ARTIGO 47 - COMISSÃO SOBRE MUDANÇAS TECNOLÓGICAS
Será constituída no prazo de até 45 dias a contar da assinatura da Convenção, comissão bipartite sobre mudanças tecnológicas para debater, acompanhar e apresentar propostas diante de projetos de mudança tecnológica e organizacional das empresas abrangidas por esta convenção, reestruturação administrativa, introdução de novos equipamentos e outras situações similares.
§ 1º - A comissão será constituída por representantes dos empregados e dos empregadores e contará com a participação de representantes das CIPAs e SESMT. Também poderão ser convidadas especializadas no tema para subsidiar o debate.
§ 2º - As empresas abrangidas por esta convenção informarão previamente, com antecedência de pelo menos 1(um) ano, aos membros componentes da comissão quanto à existência de projetos que intencionem implantar quanto a mudanças tecnológicas e organizacionais, reestruturação administrativa, introdução de novos equipamentos e outras similares.
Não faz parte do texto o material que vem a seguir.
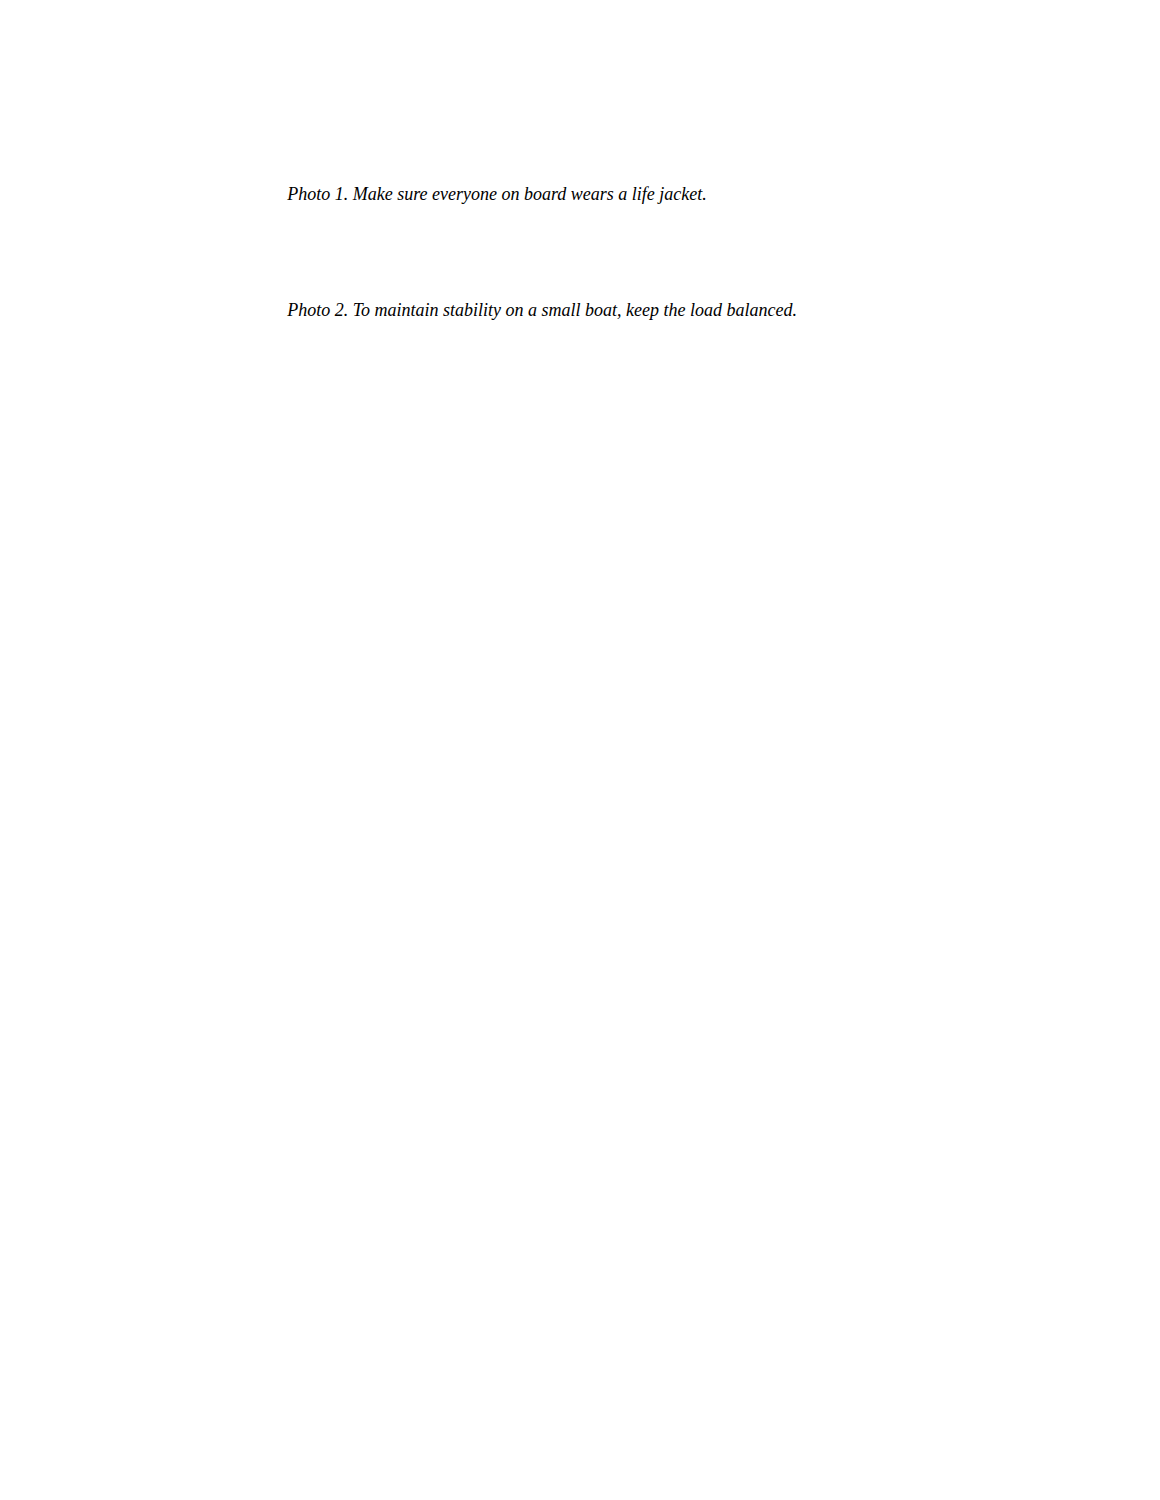Photo 1. Make sure everyone on board wears a life jacket.
Photo 2. To maintain stability on a small boat, keep the load balanced.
§ 3º - Após prestar as informações acima, as empresas abrangidas por esta convenção deverão possibilitar às representações componentes da comissão, que realizem tratativas com o intuito de buscar resguardar o emprego, a segurança, saúde, meio ambiente e integridade físico-psíquica dos empregados e dos consumidores.
ARTIGO 48 - CORRESPONDENTE
Os Bancos não implementarão os termos das Resoluções nº 3110 e 3156 do BACEN.
ARTIGO 49 - OPÇÃO PELO FGTS, COM EFEITO RETROATIVO
Manifestando-se o empregado, optante ou não, pelo regime do FGTS, por escrito, no sentido de exercer o direito de opção retroativa especificado nas leis nºs 5.958/73 e 8.036/90, e Decreto nº 99.684, de 08.11.90, artigos 4º e 5º, não poderá opor-se o empregador, que, no prazo máximo de 48 horas, deverá encaminhar a declaração à Caixa Econômica Federal, para a regularização da opção retroativa.
PARÁGRAFO ÚNICO - A opção retroativa do FGTS, na forma da presente artigo, não implicará prejuízo relativamente aos direitos trabalhistas e previdenciários do empregado e ao benefício de abono complementar de aposentadoria, previsto no regulamento do empregador.
ARTIGO 50 - JORNADA DE TRABALHO
A jornada de trabalho, para todos os trabalhadores abrangidos por esta convenção, inclusive comissionados, será de 5 horas diárias e 25 horas semanais, garantindo-se um intervalo de 15 minutos diários para refeição ou descanso, incluído na jornada.
§ 1º - Para assegurar a observância e o cumprimento da jornada de 5 (cinco) horas contínuas para todos os seus empregados, as empresas abrangidas por esta convenção organizarão 2 (dois) turnos de trabalho no período diurno e quando se fizer necessário, dois turnos de trabalho no período noturno. Em qualquer hipótese, o primeiro turno do período diurno não se iniciará após as 8 horas, bem como o segundo turno não terá início antes das 12h00.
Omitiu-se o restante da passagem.